To learn and have fun
By Maria Blackburn
Video: Matt Bowden | CTY Communications
When it comes to teaching CTY students all they need to know about 4 billion years of life on Earth, Summer Programs instructor Christine Metzger isn’t afraid of looking silly. Stop by the paleobiology class Metzger teaches at our Los Angeles site and you might find her enthusiastically belting out a song about decomposition, presiding over a game of “Evolutionary Red Light Green Light,” or thundering around her lab like a bipedal dinosaur, a velociraptor skull on her head.

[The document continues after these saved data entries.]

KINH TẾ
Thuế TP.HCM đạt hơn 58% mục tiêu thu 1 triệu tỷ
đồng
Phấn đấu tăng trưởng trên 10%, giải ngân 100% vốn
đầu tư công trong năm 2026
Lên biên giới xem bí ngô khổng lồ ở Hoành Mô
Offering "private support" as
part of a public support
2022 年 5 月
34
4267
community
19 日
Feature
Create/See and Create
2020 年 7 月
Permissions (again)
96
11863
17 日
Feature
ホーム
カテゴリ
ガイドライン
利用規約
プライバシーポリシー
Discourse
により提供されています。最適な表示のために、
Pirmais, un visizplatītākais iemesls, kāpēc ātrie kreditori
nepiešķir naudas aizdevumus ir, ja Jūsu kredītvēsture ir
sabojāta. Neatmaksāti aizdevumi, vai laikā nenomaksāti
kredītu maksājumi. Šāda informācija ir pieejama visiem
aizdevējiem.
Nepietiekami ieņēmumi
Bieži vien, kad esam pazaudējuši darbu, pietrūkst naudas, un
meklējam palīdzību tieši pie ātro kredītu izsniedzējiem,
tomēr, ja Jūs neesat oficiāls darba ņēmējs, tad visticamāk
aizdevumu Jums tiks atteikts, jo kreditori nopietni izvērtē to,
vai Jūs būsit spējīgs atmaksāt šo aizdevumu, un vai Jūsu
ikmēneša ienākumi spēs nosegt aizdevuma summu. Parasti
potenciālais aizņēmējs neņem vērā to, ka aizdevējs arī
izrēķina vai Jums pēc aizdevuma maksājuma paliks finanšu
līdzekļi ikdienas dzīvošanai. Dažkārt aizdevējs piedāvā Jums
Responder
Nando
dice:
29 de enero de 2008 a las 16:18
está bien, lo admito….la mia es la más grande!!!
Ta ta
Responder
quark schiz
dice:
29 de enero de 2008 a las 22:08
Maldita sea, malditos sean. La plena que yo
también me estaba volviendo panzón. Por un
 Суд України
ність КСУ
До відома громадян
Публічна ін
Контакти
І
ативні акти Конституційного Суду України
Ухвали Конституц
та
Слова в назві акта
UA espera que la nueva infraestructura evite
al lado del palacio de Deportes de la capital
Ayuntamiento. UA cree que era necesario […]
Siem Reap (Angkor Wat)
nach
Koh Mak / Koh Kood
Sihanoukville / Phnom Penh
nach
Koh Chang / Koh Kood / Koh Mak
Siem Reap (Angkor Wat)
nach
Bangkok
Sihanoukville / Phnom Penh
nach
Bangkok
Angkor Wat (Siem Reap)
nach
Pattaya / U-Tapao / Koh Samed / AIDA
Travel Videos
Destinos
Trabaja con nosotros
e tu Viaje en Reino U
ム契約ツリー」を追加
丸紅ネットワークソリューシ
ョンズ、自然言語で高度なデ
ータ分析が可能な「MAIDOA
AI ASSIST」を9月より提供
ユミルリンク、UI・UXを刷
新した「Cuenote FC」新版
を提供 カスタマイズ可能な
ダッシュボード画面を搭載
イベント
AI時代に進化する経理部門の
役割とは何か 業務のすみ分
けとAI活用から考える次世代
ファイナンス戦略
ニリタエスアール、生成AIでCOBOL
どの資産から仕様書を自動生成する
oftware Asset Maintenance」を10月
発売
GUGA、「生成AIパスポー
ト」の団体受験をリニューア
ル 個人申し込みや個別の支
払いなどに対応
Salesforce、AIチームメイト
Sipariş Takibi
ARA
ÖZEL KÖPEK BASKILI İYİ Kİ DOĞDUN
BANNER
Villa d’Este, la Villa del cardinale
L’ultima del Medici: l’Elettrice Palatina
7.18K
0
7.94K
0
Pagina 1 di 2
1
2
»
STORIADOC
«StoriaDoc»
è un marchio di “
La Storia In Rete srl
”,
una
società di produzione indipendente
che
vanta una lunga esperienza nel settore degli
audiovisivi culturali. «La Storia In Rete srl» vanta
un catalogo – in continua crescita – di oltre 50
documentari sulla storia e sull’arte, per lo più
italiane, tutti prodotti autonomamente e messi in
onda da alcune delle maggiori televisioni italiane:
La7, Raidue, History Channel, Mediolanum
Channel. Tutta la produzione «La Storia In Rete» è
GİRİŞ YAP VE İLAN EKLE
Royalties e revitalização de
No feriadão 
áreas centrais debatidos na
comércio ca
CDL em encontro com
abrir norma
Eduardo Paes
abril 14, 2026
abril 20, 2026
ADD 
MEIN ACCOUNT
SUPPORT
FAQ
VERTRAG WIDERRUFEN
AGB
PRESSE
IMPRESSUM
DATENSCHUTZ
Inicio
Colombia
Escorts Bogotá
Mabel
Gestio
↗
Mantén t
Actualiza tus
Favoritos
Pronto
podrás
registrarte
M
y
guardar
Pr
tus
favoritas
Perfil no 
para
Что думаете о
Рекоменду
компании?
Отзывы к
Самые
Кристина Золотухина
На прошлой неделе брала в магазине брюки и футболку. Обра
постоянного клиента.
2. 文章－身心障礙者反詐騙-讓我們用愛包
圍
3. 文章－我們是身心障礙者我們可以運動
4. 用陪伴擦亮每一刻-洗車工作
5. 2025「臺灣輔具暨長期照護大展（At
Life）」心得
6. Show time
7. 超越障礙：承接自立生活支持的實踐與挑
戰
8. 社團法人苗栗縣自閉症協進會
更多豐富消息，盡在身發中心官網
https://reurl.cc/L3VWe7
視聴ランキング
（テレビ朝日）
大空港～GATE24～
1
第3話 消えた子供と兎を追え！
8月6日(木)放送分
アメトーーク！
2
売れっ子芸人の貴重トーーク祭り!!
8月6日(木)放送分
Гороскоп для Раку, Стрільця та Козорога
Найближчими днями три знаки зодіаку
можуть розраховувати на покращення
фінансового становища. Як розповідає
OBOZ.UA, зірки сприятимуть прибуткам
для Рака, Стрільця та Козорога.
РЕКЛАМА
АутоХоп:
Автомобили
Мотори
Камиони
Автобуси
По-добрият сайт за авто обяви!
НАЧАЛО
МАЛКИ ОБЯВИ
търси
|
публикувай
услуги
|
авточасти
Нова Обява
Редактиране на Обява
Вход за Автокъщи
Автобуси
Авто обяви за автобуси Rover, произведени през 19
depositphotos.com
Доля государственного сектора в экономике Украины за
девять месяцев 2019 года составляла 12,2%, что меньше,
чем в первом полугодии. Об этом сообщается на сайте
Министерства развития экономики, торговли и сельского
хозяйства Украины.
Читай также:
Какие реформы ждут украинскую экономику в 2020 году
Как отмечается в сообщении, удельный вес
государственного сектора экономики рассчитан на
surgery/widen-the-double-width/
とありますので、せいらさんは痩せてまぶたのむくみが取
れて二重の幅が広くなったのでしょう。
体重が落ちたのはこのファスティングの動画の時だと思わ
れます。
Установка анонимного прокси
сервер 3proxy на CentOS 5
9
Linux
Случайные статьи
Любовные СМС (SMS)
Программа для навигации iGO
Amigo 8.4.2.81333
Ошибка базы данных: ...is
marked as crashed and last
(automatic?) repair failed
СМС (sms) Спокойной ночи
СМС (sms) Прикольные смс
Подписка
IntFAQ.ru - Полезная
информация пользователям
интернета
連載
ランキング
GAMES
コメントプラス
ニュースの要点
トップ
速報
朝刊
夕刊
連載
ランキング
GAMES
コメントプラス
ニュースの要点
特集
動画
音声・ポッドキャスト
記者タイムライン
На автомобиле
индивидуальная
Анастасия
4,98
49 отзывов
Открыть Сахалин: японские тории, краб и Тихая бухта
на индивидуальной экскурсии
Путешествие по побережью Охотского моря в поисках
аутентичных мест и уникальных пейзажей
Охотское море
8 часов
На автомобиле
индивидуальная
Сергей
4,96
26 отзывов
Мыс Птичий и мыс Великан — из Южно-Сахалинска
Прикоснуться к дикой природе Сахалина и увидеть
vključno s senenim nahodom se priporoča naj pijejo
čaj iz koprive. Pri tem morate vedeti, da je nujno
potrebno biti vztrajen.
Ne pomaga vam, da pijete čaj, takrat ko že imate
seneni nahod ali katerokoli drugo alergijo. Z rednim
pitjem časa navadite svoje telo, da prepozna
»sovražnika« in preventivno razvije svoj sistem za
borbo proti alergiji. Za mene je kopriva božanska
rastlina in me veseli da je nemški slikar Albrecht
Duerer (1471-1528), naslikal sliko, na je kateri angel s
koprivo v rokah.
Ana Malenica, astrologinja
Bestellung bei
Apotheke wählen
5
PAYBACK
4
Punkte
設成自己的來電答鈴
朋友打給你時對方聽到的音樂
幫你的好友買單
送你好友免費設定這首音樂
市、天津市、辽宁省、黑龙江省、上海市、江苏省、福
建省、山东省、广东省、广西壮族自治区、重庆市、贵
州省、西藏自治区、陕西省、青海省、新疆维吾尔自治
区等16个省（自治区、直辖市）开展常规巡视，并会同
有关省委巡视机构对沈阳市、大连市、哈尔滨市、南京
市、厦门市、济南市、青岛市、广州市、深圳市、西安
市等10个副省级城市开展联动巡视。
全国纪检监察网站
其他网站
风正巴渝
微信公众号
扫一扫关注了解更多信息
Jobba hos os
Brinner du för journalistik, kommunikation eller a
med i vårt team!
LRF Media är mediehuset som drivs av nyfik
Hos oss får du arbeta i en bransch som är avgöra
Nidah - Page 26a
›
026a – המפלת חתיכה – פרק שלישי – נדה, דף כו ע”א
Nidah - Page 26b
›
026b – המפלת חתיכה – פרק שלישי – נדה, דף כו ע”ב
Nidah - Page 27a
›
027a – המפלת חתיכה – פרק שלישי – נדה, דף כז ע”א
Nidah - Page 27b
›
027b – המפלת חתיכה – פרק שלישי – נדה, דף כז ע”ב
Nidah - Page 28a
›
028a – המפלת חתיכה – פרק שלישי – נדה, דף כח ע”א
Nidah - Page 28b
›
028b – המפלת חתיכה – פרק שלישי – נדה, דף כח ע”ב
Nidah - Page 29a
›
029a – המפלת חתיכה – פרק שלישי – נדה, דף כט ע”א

“My teaching philosophy is to learn and have fun at the same time because eventually the two become seamless,” says Metzger, a college environmental science professor who began work as a CTY instructor in 2005. “My CTY students learn so much better if I’m really dynamic and passionate and willing to take risks and embarrass myself. I don’t see a separation between creative things and scientific things. I learn better when I’m having fun, and I think my students do, too.”
Her insight into how CTY students learn isn’t just rooted in her years of teaching: She’s a CTYer herself.
In June 1992, Metzger, then a shy 12-year-old, flew 2,400 miles across the country alone to attend her first CTY summer program, a writing class at the Los Angeles site where she now teaches. There she discovered new authors, made new friends, and became more confident and outgoing. “CTY gave me the sense that I could be part of a community of learners. It also taught me that if I was willing I could really expose myself to all sorts of exciting, new, challenging, and creative things.”
She cried when it was time to go home. “I knew I wanted to come back to CTY as soon as I left.”
Metzger participated in summer programs for three more years, returned as a teaching assistant in 2001, and then became an instructor. “CTY was such a huge, huge part of my formative years and I think it is part of why I’m a really passionate learner today, and why I’m open to learning new things and meeting new people,” she says. “Being a CTY instructor makes me feel like I’m giving all of that back to CTY.”